LINCOT: Host Beacon Remarks And Accuracy

lincot sends the gateway's own host beacon to TAK. AryaOS keeps its COT_URL pointed at Charontak and sets GPS_INFO_CMD="gpspipe --json -n 5", so the beacon position comes from the local gpsd TPV fix. LINCOT v1.3.1+ maps gpsd accuracy into CoT point fields: hae from altHAE when present, ce from eph or sqrt(epx^2 + epy^2), and le from epv.

AryaOS also sets REMARKS_EXTRA_CMD=/usr/local/sbin/aryaos-lincot-remarks. LINCOT runs that helper for each host beacon and appends a concise host environment snapshot to the remarks: CPU/load, RAM, swap, root disk, temperature, uptime, and Raspberry Pi throttle state when available.

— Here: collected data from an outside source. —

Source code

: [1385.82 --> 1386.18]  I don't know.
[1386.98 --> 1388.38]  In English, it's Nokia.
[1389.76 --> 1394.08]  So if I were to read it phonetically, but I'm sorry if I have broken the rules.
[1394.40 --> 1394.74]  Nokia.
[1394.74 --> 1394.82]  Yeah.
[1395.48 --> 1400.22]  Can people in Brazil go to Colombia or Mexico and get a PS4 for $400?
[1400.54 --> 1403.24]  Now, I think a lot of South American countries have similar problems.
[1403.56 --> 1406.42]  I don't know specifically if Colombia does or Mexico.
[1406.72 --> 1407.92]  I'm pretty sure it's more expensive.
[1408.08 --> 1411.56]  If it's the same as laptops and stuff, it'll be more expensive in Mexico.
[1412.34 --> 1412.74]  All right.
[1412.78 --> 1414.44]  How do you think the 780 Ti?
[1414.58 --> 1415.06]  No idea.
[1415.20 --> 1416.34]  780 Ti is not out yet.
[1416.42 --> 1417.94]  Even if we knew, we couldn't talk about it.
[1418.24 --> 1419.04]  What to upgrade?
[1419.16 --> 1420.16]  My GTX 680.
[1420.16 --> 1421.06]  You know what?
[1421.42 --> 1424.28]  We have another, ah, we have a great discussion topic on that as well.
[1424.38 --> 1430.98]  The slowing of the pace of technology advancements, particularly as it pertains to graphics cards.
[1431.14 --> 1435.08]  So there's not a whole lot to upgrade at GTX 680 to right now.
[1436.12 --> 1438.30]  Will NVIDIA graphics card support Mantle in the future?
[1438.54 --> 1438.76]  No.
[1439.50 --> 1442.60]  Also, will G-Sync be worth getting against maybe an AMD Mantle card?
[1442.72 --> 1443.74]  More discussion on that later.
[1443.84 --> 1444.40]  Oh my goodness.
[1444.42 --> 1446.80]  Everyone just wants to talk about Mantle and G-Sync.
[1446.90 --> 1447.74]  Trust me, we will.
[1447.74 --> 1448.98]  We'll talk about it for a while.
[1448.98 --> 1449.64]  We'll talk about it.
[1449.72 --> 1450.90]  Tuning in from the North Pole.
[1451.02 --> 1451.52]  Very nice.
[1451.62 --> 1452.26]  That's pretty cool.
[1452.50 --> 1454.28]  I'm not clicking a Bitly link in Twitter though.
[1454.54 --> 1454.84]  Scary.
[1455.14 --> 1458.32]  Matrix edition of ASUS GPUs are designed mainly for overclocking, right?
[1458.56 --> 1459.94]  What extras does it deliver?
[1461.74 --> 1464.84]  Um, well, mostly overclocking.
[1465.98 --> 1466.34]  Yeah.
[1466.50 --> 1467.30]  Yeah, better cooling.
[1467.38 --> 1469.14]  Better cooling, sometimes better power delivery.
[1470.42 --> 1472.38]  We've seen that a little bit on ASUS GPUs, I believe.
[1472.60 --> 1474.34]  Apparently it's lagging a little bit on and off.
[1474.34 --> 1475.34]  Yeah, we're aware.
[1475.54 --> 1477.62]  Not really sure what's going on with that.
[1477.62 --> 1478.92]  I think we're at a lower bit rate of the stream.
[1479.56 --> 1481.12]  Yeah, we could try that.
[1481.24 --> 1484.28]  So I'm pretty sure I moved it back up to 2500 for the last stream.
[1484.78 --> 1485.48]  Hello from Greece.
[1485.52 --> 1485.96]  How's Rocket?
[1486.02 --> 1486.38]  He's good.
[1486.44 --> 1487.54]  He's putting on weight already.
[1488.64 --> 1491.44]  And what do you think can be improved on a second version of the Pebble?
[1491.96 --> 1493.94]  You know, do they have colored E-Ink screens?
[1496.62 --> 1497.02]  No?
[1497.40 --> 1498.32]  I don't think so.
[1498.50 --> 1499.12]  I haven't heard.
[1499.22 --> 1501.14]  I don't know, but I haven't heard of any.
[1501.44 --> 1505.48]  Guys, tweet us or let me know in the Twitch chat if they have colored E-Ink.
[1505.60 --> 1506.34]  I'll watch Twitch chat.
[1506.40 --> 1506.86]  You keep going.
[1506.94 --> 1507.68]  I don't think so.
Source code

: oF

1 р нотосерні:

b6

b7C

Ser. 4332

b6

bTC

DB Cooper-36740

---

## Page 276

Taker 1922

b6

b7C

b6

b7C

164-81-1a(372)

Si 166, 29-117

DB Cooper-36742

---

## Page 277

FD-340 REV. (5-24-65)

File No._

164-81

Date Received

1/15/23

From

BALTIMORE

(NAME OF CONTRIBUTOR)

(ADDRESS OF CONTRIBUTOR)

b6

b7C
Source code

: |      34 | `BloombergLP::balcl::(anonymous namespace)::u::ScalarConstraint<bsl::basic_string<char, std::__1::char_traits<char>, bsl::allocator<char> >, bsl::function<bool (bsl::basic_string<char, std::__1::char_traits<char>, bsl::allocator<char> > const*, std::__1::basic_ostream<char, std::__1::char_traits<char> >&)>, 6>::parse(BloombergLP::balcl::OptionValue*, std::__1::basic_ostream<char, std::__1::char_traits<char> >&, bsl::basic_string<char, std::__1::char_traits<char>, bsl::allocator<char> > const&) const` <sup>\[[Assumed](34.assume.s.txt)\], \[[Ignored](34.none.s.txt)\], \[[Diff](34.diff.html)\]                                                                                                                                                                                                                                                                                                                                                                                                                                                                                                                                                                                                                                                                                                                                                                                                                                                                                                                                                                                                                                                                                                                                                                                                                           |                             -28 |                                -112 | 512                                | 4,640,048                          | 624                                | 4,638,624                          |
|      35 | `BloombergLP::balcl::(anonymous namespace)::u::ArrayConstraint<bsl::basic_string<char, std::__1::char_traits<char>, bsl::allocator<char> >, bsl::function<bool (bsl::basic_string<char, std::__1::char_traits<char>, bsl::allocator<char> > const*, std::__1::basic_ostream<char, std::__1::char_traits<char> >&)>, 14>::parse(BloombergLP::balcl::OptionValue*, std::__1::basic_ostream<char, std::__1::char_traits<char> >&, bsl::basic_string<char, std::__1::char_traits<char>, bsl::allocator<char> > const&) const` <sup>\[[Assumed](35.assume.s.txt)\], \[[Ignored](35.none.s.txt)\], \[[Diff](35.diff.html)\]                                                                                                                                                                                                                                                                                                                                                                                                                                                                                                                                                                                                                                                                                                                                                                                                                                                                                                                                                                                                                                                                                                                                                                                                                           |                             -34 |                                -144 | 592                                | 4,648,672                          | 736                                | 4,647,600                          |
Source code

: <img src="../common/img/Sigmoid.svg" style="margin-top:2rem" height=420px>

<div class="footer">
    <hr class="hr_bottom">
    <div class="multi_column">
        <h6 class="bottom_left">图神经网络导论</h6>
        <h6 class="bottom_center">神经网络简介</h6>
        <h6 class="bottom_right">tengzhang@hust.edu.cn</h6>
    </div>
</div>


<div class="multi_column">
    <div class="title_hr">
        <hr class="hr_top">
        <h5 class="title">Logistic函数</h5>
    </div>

For AryaOS-to-AryaOS discovery, the same LINCOT beacon also runs COT_DETAIL_XML_CMD=/usr/local/sbin/aryaos-cot-detail. That helper emits a structured <__aryaos> CoT detail block. aryaos-neighbord.service listens on Mesh SA 239.2.3.1:6969, caches those beacons in /run/aryaos/neighbors.json, and the portal serves them from /cgi-bin/aryaos-neighbors. If a node has no current GNSS fix and LINCOT is not emitting its normal host beacon, aryaos-neighbord sends a low-rate status-only CoT beacon with a no-fix point so other AryaOS boxes can still show its hostname, services, roles, and admin link.